If my ‘ultrasonic chamber’ idea doesn’t work, i’ll have a look at your vacuum chambers on Amazon.

Thanks for the advice, and i’ll update my posts once I have some news.

Ofcourse, input from other members is appreciated too!

And no, I don’t own an NSR unfortunately :wink:

I had a lot of fun on a Honda 185 (4-stroke) when I was a kid. And recently I have started melting aluminum cans to convert my 3D prints into aluminum. I tried twice and succeeded twice. The second casting was a lost-PLA casting from plaster and silica sand. I have a HVAC vacuum pump, and I degassed it by putting my casting container in this container my wife had. After, I baked it in the oven at time intervals that “felt right” haha. The final burn-out was with the oven on self-clean for 4.5 hours. She said you could see my efforts on our electricity bill :slight_smile: haha. Anyway it worked out well. I can tell you that when I de-gassed the soup, many bubbles came out. So I don’t think that is a step you want to skip. I don’t think either that the ultrasonic cleaner has the shaking power for something with so much mass. Anyway, keep us updated, and let me know if you have a question on what worked for me.

Thanks for the tip @JoshK! Great to hear your efforts delivered goog results! So to be clear; you de-gassed the container by heating it to ensure all gasses would rise up out of the mixture? Because the containers you are showing don’t have an option to place a vacuum pump.
And you might be right; the ultrasonic shaking power will most probably not be enough to force out the bubbles. So that’ll be a no-go.
I’ll have a browse on the internet to see if I can find the right tools to get it done. I’ll keep you updated.

Yea I know, I went a little red-neck on this one :slight_smile: Here’s a picture of the vacuum setup.
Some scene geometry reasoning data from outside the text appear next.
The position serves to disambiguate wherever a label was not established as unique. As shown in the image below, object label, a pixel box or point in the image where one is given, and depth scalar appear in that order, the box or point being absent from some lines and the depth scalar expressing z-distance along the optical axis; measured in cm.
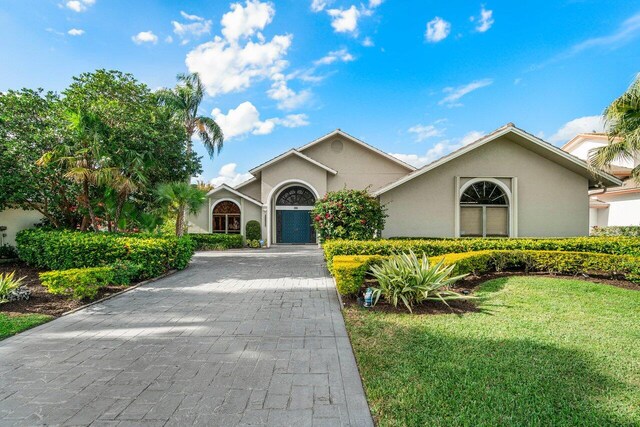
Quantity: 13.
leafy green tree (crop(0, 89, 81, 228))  1051
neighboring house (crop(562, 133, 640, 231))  2033
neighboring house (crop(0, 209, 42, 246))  1351
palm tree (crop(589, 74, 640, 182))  995
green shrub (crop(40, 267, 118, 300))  649
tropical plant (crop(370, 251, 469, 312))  595
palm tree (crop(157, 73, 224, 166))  2409
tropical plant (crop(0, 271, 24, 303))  655
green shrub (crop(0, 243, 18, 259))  1298
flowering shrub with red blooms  966
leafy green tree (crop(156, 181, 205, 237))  1266
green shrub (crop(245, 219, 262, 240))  1988
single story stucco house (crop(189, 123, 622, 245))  1199
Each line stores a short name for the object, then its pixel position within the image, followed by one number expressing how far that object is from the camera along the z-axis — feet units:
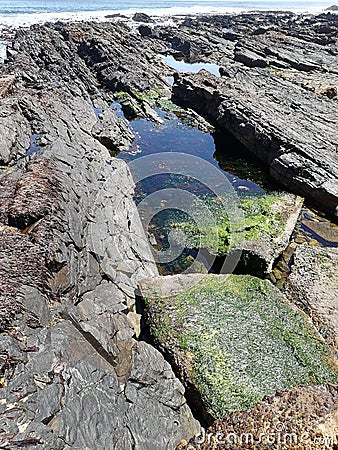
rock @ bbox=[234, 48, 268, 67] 126.31
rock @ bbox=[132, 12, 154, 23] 245.24
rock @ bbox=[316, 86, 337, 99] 87.97
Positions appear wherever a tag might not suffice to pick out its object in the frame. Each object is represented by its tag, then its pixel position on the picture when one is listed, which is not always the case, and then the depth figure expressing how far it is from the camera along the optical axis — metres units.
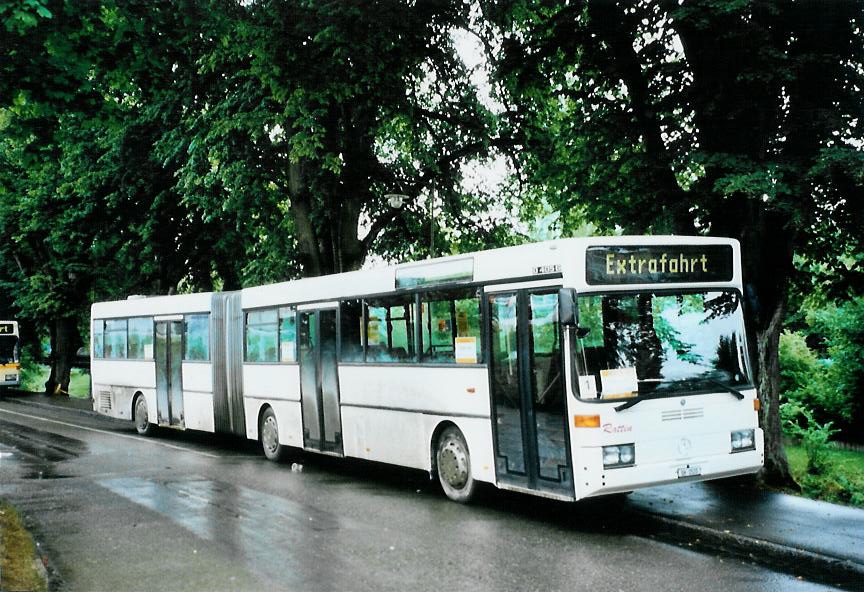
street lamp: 22.20
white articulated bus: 9.49
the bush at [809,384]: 20.73
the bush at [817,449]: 12.49
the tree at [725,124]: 11.09
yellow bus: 36.88
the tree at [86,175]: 11.16
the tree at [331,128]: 16.81
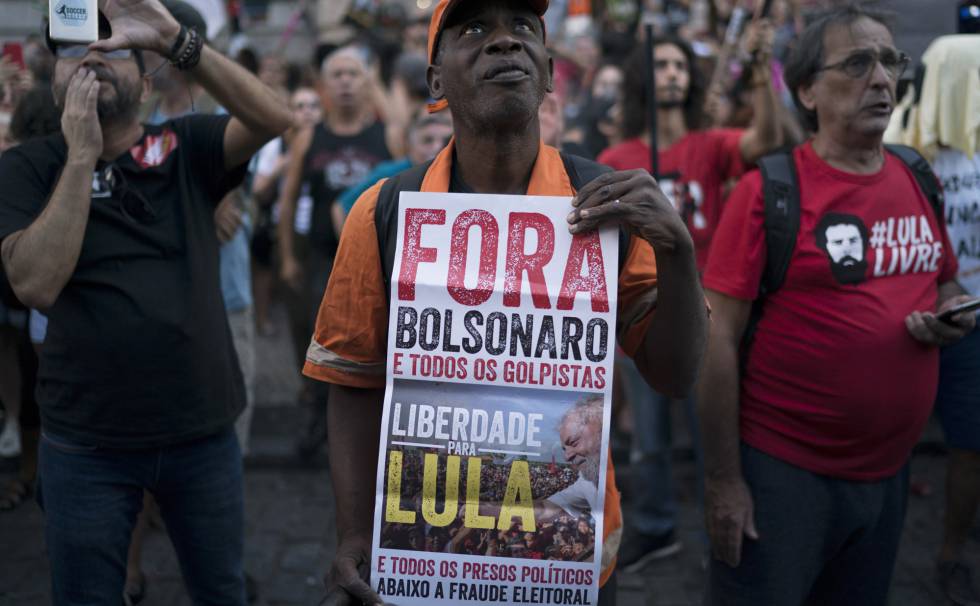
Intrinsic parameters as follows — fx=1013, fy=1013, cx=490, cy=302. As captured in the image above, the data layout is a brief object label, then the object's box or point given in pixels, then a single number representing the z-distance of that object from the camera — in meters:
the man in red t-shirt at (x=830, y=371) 2.85
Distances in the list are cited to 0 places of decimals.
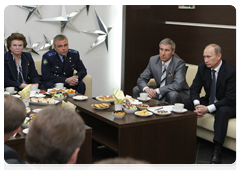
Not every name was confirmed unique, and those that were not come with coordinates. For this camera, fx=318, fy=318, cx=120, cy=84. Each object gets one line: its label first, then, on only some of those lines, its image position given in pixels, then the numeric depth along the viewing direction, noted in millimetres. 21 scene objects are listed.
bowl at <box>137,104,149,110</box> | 3359
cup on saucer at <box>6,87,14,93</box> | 3814
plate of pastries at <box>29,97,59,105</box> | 3364
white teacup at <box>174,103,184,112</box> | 3215
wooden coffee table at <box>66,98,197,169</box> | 2934
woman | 4352
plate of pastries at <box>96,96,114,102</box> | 3678
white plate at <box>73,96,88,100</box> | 3744
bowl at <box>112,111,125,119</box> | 2996
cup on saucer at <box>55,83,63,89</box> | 4156
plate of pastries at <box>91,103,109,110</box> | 3313
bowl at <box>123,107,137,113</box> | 3182
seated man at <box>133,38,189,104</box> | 4289
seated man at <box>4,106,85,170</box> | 1123
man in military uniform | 4684
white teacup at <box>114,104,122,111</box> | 3188
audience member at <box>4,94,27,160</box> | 1511
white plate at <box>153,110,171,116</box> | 3109
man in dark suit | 3420
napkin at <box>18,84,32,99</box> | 3252
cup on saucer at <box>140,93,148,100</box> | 3762
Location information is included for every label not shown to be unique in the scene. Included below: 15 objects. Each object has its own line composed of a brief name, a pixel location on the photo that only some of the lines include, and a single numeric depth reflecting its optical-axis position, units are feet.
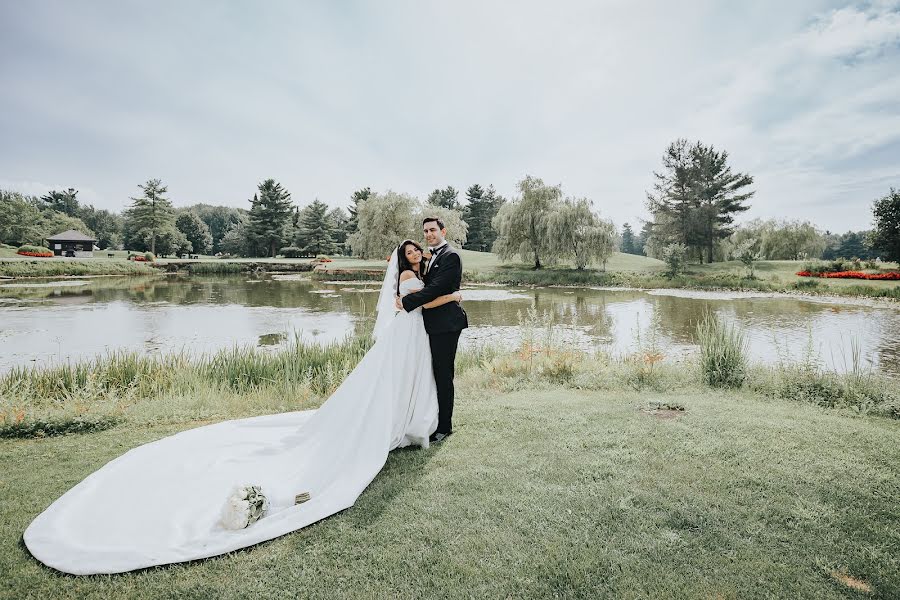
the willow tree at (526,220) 117.08
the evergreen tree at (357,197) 215.84
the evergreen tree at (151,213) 171.01
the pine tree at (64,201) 253.47
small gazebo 175.01
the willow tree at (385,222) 127.13
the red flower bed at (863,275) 77.87
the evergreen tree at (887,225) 78.48
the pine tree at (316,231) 188.44
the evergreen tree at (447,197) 239.09
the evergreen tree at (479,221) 207.10
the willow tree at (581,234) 102.32
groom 15.33
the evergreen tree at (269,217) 194.70
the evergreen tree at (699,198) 127.34
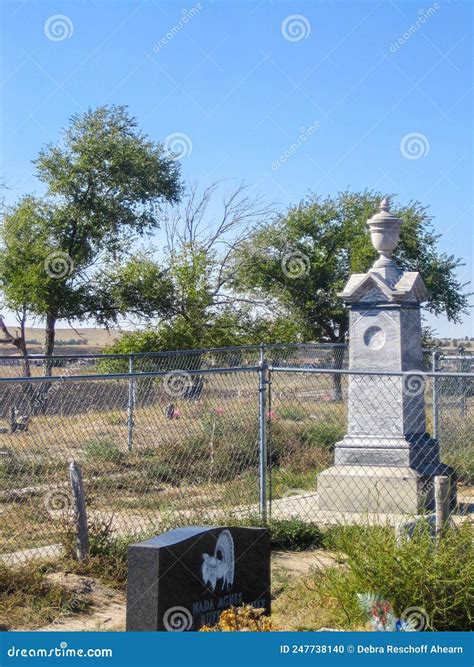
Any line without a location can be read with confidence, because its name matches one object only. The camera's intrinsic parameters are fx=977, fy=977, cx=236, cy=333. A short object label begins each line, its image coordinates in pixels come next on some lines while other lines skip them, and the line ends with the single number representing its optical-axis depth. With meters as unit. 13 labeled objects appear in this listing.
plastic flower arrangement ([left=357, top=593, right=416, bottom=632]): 5.85
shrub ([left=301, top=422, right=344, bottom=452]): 14.35
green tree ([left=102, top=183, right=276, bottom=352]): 23.89
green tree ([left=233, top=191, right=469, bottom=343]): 28.12
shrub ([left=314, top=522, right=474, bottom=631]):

Hi I’ve been casting for almost 40 years, and while today I have all kinds of equipment I didn’t when I first started out. My early castings were done using soup cans for the casting flasks with no vacuum equipment at all. The vacuum is to draw the air bubbles out of the investment so that there are no bubbles sticking to the surface of your model, which when cast would show up as bubble shaped bumps on the surface of the casting. To cast without vacuum equipment, you need to find another way to remove or prevent the bubbles from being in contact with the surface of the model. One way to do this is you would first coat your model with debubblizer (you can make your own by using one part dawn dishwashing liquid and two parts rubbing alcohol. Let it dry and set up on your flask base. Next mix a small batch of investment a little runnier than normal, about like paint and paint a thin coat onto the model making sure to pop any bubbles that may form and let dry about 15 minutes. Recoat several times for larger castings (like yours) to build up about a 1/8" layer. this should be plenty thick enough to prevent any metal from getting into any bubbles that form when you pour your bulk mix. Now put the flask onto the flask base and fill with a normal batch of investment. While it is still liquid tap the flask to get large bubbles to rise to the top. Let set for at least 2 hours without moving it at all. This allows it to achieve maximum strength and toughness. Cast normally. If you have any questions just ask. ill be happy to help.